Is this a minimal complete definition of an Ord instance for Maybe datatype ? Is it correct ?

instance Ord (Maybe a) where
  compare (Just x) (Just y) | x < y     = LT
                            | x > y     = GT
                            | otherwise = EQ
  compare _        _                    = LT

instance Ord (Maybe a) where
  (Just x) <= (Just y) = x <= y
  _            _       = False

Answer 1

Is it complete in the sense that it covers all possible pattern cases? Sure; you have a catch-all at the end of both definitions. However, it's not a very good Ord instance, given that it violates the constraints set forth in the documentation.

Transitivity

if x <= y && y <= z = True, then x <= z = True

Reflexivity

x <= x = True

Antisymmetry

if x <= y && y <= x = True, then x == y = True

In particular, your second proposed relation is not reflexive, since Nothing <= Nothing is false. Your first relation is going to behave even more oddly, since Nothing <= Nothing will return true but Nothing >= Nothing will return false.

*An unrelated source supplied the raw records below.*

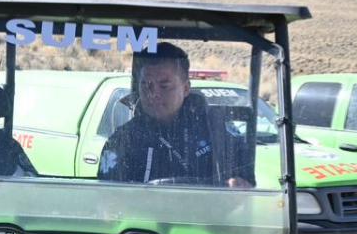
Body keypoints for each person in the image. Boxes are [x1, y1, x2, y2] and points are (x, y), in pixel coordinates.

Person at [98, 42, 251, 187]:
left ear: (185, 88)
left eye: (164, 86)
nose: (154, 94)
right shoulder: (124, 139)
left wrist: (238, 184)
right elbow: (107, 201)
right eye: (147, 85)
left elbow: (246, 182)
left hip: (208, 213)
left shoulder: (217, 130)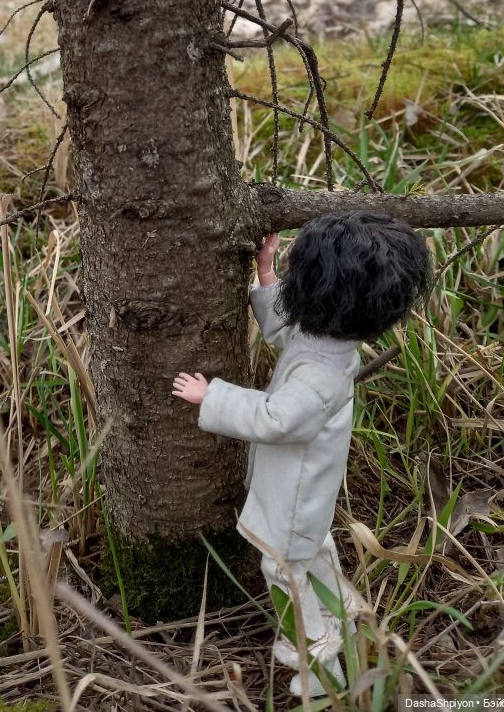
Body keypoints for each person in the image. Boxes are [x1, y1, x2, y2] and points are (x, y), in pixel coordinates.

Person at [172, 211, 430, 697]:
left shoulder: (318, 379)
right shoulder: (331, 344)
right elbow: (288, 334)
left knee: (284, 568)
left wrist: (213, 397)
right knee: (312, 554)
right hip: (303, 491)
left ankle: (319, 658)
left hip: (294, 493)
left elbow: (275, 418)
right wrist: (268, 277)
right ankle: (347, 619)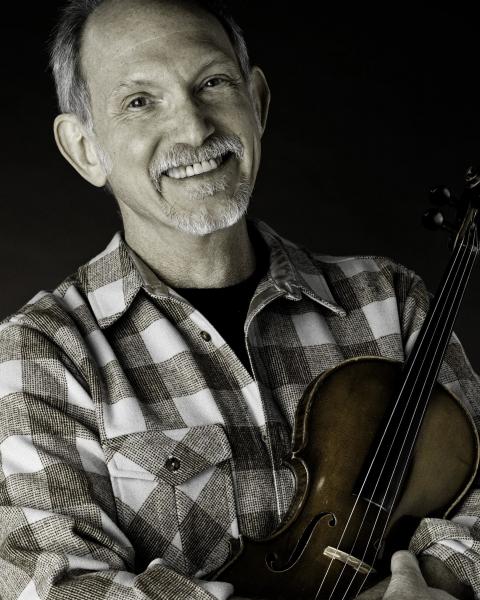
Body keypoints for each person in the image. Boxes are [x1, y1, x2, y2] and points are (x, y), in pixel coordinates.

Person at [0, 1, 478, 598]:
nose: (195, 129)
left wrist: (432, 581)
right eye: (140, 101)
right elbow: (56, 584)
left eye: (213, 83)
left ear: (258, 102)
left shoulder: (390, 299)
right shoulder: (43, 352)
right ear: (84, 148)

The built-in Ord instance for Maybe observes that Maybe a is isomorphic to a, plus an extra value we call Nothing, so it simply defines Nothing to be the minimum value for the ordering. The existing relation is equivalent to the following

instance Ord a => Ord (Maybe a) where
    compare Nothing Nothing = EQ
    compare Nothing (Just _) = LT
    compare (Just _) Nothing = GT
    compare (Just x) (Just y) = compare x y

Or, written in terms of <=,

instance Ord a => Ord (Maybe a) where
    Nothing <= _ = True
    Just _ <= Nothing = False
    Just x <= Just y = x <= y